• [SELECTED EXTRACT]
-- Opening Marker --

Oppose the setting up of an Accountable Care Organisation in Cornwall
Liskeard Labour notes:
- That Accountable Care Organisations (ACOs) are being introduced without adequate public involvement or consultation; and implemented beyond any legal framework, creating problems of governance and accountability;
- that there is no robust evidence base to support their use in the context of the English NHS;
- that they are likely to replace experienced clinicians with new lower-skilled and lower-paid roles, and undermine NHS terms and conditions of employment;
- that multiple procurements will be replaced by a single, major, long-term contract to provide health and social care services for Cornwall; the draft model contract for ACOs published by NHSE allows for, and is likely to attract, bids from multinational corporations.
Liskeard Labour believes that the setting up of an ACO in Cornwall would
- allow private companies to profiteer from the stripping of NHS assets such as land and buildings;
- incentivise the rationing of services and – even more concerning – denial of care;
- facilitate increasing privatisation of the NHS, by giving private corporations new roles and powers to shape the NHS in their interests.
We further believe that, although acute, primary care, community NHS services and social care need to be better integrated, major funding input is the first and foremost requirement, to restore safe level of service provision.
Liskeard Labour resolves to oppose, and to call on all sections of the local party to oppose, the setting up of an Accountable Care Organisation in Cornwall.
Liskeard Labour resolves to campaign, and to call on all sections of the local party to campaign, for:
- The £100 million debt write-off which the government is offering as an incentive to set up the Cornwall ACO to be written off immediately with no strings attached;
- Increased funding of the NHS and personal social care;
- No change without full public involvement and consultation;
- New legislation that ends the marketisation and fragmentation of the NHS, and re-establishes public bodies and NHS services that are accountable to Parliament and local communities – legislation such as that drafted in the NHS Reinstatement Bill 2016-17.

-- Closing Marker --

• [GIVEN RECORDS]

-- Opening Marker --

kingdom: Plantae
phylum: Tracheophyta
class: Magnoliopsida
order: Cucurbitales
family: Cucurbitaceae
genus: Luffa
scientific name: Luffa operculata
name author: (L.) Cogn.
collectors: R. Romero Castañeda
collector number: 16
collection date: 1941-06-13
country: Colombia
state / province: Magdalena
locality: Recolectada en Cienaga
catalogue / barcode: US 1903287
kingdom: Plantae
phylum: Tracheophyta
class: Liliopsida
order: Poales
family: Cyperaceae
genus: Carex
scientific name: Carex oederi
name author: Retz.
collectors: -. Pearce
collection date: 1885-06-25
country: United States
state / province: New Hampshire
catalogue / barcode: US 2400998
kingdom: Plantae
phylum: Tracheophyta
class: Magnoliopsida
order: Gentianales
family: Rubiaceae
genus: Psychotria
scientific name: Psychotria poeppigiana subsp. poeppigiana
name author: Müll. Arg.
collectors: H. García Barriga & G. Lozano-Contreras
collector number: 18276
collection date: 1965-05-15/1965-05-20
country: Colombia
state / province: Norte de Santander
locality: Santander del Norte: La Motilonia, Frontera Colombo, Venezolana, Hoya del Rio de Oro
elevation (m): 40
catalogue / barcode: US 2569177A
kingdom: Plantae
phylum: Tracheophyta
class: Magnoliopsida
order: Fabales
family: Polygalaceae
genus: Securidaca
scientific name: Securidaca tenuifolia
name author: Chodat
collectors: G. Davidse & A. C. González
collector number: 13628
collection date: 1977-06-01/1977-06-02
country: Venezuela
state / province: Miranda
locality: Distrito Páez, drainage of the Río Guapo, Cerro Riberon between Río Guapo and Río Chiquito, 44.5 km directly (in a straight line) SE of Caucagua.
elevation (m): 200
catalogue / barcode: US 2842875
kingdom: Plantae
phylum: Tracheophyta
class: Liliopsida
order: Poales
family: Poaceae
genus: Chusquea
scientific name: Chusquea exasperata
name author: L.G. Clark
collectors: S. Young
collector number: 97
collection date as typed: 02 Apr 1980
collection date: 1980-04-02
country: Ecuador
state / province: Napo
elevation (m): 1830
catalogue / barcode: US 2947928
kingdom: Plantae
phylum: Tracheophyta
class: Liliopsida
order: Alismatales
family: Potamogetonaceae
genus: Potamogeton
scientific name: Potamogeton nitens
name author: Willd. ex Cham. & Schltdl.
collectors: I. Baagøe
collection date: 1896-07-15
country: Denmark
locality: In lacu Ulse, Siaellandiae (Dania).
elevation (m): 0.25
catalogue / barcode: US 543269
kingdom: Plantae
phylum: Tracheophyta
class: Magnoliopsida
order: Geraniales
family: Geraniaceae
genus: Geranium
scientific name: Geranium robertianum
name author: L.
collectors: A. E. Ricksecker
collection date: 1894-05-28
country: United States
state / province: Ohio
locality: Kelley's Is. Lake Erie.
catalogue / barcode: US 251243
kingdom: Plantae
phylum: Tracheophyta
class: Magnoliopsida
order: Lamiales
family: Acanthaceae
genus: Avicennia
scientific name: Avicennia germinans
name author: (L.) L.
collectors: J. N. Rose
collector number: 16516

-- Closing Marker --

• [THINGS TO DO]
1 - In one to three sentences, explain how the motion says an Accountable Care Organisation in Cornwall would facilitate increasing privatisation of the NHS.
2 - Retype the motion from "Liskeard Labour resolves to campaign, and" up to and including "Reinstatement Bill 2016-17.".
The data come from a source separate from the motion.

• [ANSWERS IN ORDER]
1 - The motion says an ACO would do this by giving private corporations new roles and powers to shape the NHS in their interests.

2 -
Liskeard Labour resolves to campaign, and to call on all sections of the local party to campaign, for:
- The £100 million debt write-off which the government is offering as an incentive to set up the Cornwall ACO to be written off immediately with no strings attached;
- Increased funding of the NHS and personal social care;
- No change without full public involvement and consultation;
- New legislation that ends the marketisation and fragmentation of the NHS, and re-establishes public bodies and NHS services that are accountable to Parliament and local communities – legislation such as that drafted in the NHS Reinstatement Bill 2016-17.